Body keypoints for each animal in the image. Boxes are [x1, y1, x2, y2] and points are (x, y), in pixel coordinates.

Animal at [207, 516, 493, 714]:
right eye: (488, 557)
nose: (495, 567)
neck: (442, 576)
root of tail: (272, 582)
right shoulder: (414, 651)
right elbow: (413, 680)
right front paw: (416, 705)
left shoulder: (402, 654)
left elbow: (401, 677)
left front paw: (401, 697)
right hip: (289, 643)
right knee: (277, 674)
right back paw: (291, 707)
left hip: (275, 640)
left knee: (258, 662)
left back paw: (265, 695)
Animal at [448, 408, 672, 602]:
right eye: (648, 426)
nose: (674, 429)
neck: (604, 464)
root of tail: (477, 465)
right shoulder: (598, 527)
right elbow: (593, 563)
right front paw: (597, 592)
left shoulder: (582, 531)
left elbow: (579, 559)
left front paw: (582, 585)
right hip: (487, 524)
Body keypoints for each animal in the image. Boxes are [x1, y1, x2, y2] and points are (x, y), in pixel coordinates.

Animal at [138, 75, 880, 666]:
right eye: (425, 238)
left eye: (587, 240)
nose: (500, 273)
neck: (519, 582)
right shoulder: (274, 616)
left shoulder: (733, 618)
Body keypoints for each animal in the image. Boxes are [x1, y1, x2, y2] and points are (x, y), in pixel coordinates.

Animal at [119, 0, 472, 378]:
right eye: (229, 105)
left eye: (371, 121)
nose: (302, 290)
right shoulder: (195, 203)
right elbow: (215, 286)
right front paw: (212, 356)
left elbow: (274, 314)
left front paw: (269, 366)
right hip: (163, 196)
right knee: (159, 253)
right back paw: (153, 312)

--- --- ---

- [Exercise]:
Search the entries for the string "back" and copy each line where it occurs.

- [Task solution]:
right back paw: (291, 707)
left back paw: (265, 695)
right back paw: (153, 312)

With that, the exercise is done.